Posted By: Camila Orti
People in Lincoln are seeing a change at the gas pump.
We're used to seeing mid-grade gasoline contain ten percent ethanol. Now the lowest-grade, regular 87-octane, has ethanol in it, too.
Consumers that don't want to use ethanol might be feeling some pressure.
"I'm not a big fan of the ethanol, I don't think we should be forced to have it in our gasoline," Michael Matthews said.
"I usually use ethanol, obviously it's cheaper for one, but ethanol normally burns cleaner," KC Gruber said.
Within the last week, shipments of gas to the state of Nebraska have changed. Gasoline is lower quality, coming in with a lower octane level. In order to bump it up to the minimum 87–octane required, manufacturers must mix it with ten percent ethanol.
That means there will only be one option available for those who don't want to put ethanol in their vehicles.
"If there are some who absolutely insist that they don't want to use an ethanol blend, they're going to have to pay for that privilege, they're going to have to buy premium gasoline," Administrator for the Nebraska Ethanol Board, Todd Sneller said.
That gas is 35 to 40 cents more expensive per gallon compared to the regular stuff.

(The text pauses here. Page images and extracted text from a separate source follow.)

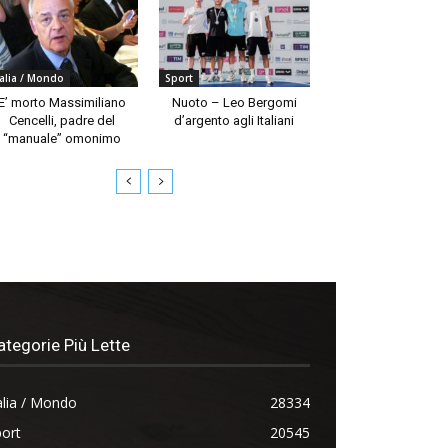
talia / Mondo
Sport
E’ morto Massimiliano
Nuoto – Leo Bergomi
Cencelli, padre del
d’argento agli Italiani
“manuale” omonimo
ategorie Più Lette
alia / Mondo
28334
ort
20545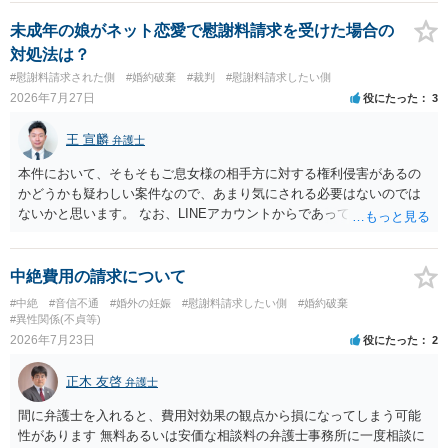
慰謝料は生じないことが多いと思われます。 お怒りはごもっともです
が、仮に交際を進めたとしても後に相手を信頼できなくなる可能性が
未成年の娘がネット恋愛で慰謝料請求を受けた場合の
高かったということですので、むしろ結婚しなくてよかったと割り切
対処法は？
って、交際を終わらせるのがよいと思います。
#慰謝料請求された側
#婚約破棄
#裁判
#慰謝料請求したい側
2026年7月27日
役にたった
3
王 宣麟
弁護士
本件において、そもそもご息女様の相手方に対する権利侵害があるの
かどうかも疑わしい案件なので、あまり気にされる必要はないのでは
ないかと思います。 なお、LINEアカウントからであっても、そこに紐
づけられた電話番号の開示→携帯電話会社から氏名・住所が開示され
るパターンはありえるものの、本件のような精神的損害が発生したと
明確にいえないような案件において開示がなされる可能性も低いので
中絶費用の請求について
はないかと推察します。
#中絶
#音信不通
#婚外の妊娠
#慰謝料請求したい側
#婚約破棄
#異性関係(不貞等)
2026年7月23日
役にたった
2
正木 友啓
弁護士
間に弁護士を入れると、費用対効果の観点から損になってしまう可能
性があります 無料あるいは安価な相談料の弁護士事務所に一度相談に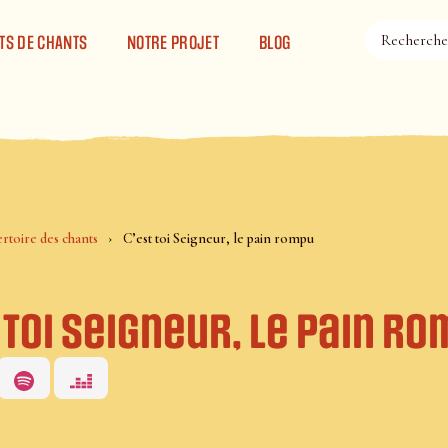
TS DE CHANTS
NOTRE PROJET
BLOG
rtoire des chants
C’est toi Seigneur, le pain rompu
 toi Seigneur, le pain r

The change comes partly from a federal mandate that requires an increasing percentage of fuel to come from renewable sources, plus efforts from oil refineries to turn a bigger profit.
Marilyn Muir with AAA Nebraska says it's been a long time coming.
"Nebraska and Iowa was one of the last states to actually conform to this regulation so it's time to get on board, I guess," Muir said.
Sneller and Muir say as long as your car doesn't require premium gas, ethanol won't hurt it.
If you're in doubt on what your car needs, or if you think ethanol will hurt it, double check with your mechanic or manufacturer. Very old cars or anything with a V-10 engine, for example, should not use ethanol.